Brittany Carraby is the face of change.
"I always dreamt of being here, but when you're finally here in the moment it sort of feels surreal" she told CBS News correspondent Bill Whitaker.
Black enrollment at UCLA and other elite California universities went into freefall a decade ago after the culture clash over Proposition 209, which made California the first state to outlaw affirmative action and made a household name of its controversial sponsor, Ward Connerly.
When the number of black freshmen dropped below 100 last year - out of a class of almost 5,000 - UCLA went into crisis mode.
"I was shocked beyond belief that it could get this bad" said alumnus Peter Taylor.
Taylor, a stock broker, led the charge. He got other black alums to donate more than $1 million for scholarships. UCLA student mentors fanned out to inner city schools; the university actively pursued qualified black applicants, like Brittany, who graduated first in her high school class.
As a result, twice as many African Americans entered this year's freshman class.
"If you really believe in diversity, if you really believe in opportunity for all people, you need to figure out a process, a method by which to make that happen," Taylor said.
The controversy over race and education that's been plaguing UCLA for 10 years may have started in California, but it's not stopping there.

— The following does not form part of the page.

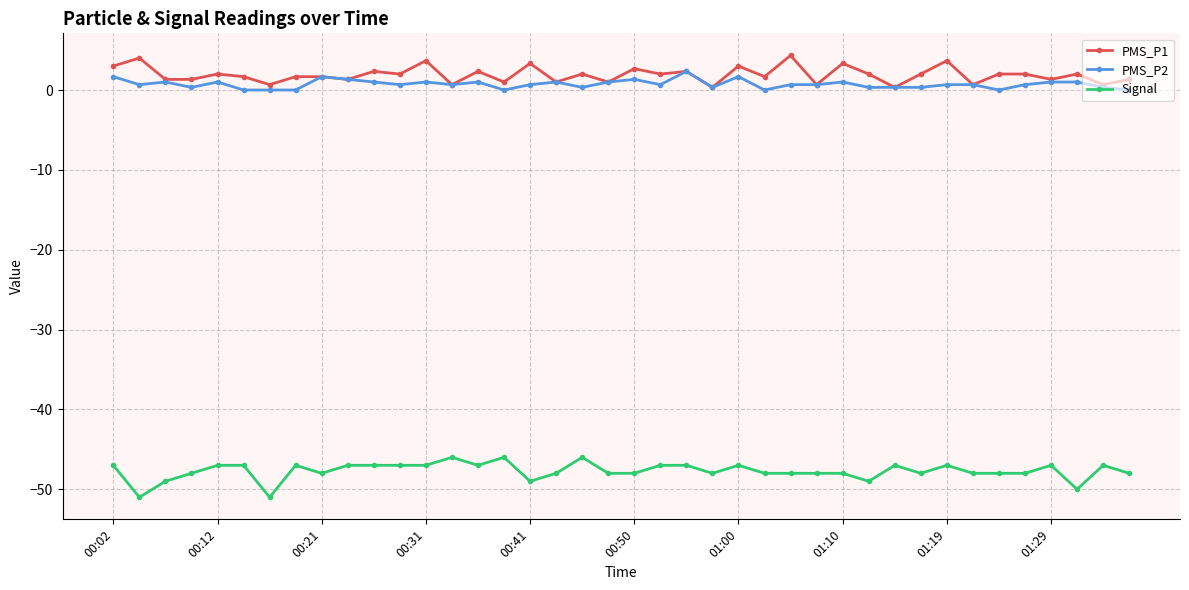

What are all the series names shown in the legend?

PMS_P1, PMS_P2, Signal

In Oklahoma before a football game, volunteers got signatures for an anti-affirmative action bill - part of Ward Connerly's latest drive to make it law in five more states and eventually the whole country.
"You'd have to be living on another planet not to realize that an era is ending here," Connerly said.
While at UCLA another is beginning, holding onto a tradition of excellence and diversity in a post-affirmative action world.